The following is example of tracking for the current parliament four weeks after the condition for using the aggregate was first met:

Labor has led throughout this period (and by 2016 preferences on every poll released since the election), although by my assessment this lead is relatively narrow.  The aggregate more heavily weights Newspoll than Essential and assumes both usually lean slightly to Labor based on form in the previous parliament, although neither did so in their final poll.

Here is the final output of the smoothed aggregate for the previous parliament:

Seat Projections and Interpretation:

Formal seat projections will be added in the leadup to the next election.

For the time being, while the Mackerras pendulum has Labor requiring a 50.7% 2PP based on uniform swing to win more seats than the Coalition at the next election, it really shouldn't be that hard.  Labor has a massive advantage in personal votes arising from its many seat wins at the 2016 election.  This may well be blunted by redistributions (or if any of the new MPs don't recontest), but for now I estimate Labor needs a 2PP of only 50.1% for a 50% chance of winning more seats than the Coalition (ignoring any possible crossbench changes).  It is similar to the situation at the 2001 election, at which a 1.93% swing in its favour gave the Coalition not the eight seat gains implied by the pendulum, but only two.

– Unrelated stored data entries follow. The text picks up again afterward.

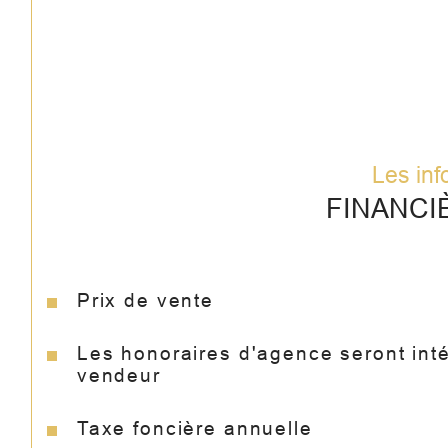
Les inf
FINANCI
Prix de vente
Les honoraires d'agence seront int
vendeur
Taxe foncière annuelle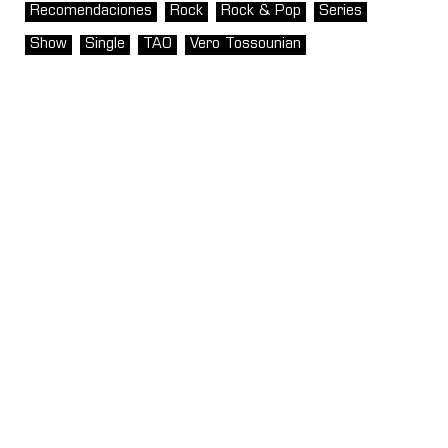
Recomendaciones
Rock
Rock & Pop
Series
Show
Single
TAO
Vero Tossounian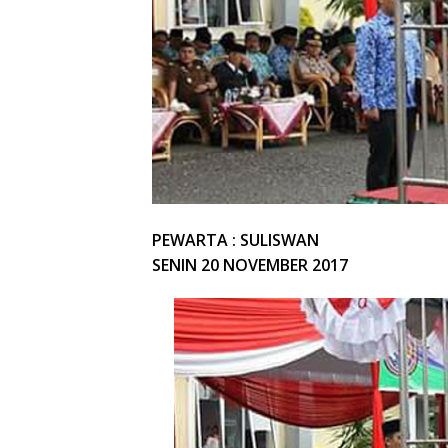
PEWARTA : SULISWAN
SENIN 20 NOVEMBER 2017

A smoothed version of the aggregate is used as a basis for graphs.  The smoothed version for a given week is calculated by the following formula:

(current reading*2 + previous reading + next reading)/4

or where the next reading has not happened yet:

(current reading*2.5 + previous reading*1.5)/4

Other Aggregators:

Several aggregators operated during the 2016 election cycle, some of which have since been discontinued.  Links to good-quality aggregators, doubtless including BludgerTrack, will be added here as they emerge from hiding.  Dodgy ones may be linked as well if they are high-profile.

Conditions for operation:

The aggregate is suspended (frozen at its existing value) at any time at which the number of individual polls included in it falls below three.  When the number falls below five a cautionary note is added.

Mandatory reset events (all existing polls discarded and the aggregate restarts after three new polls) are (i) a federal election for the full House of Representatives is held (ii) there is a change of Prime Minister.  Resets may be applied in other cases but this will only occur, if at all, with great reluctance!

Log of adjustment and methods changes:

All changes made to the pollster-specific and global house effects, and any other changes made, will be listed here.

27 Nov: Global house effect correction reduced from +0.4 to +0.2 for Coalition following re-emergence of Ipsos.

15 May: Global house effect correction removed.  Note on respondent preferences expanded.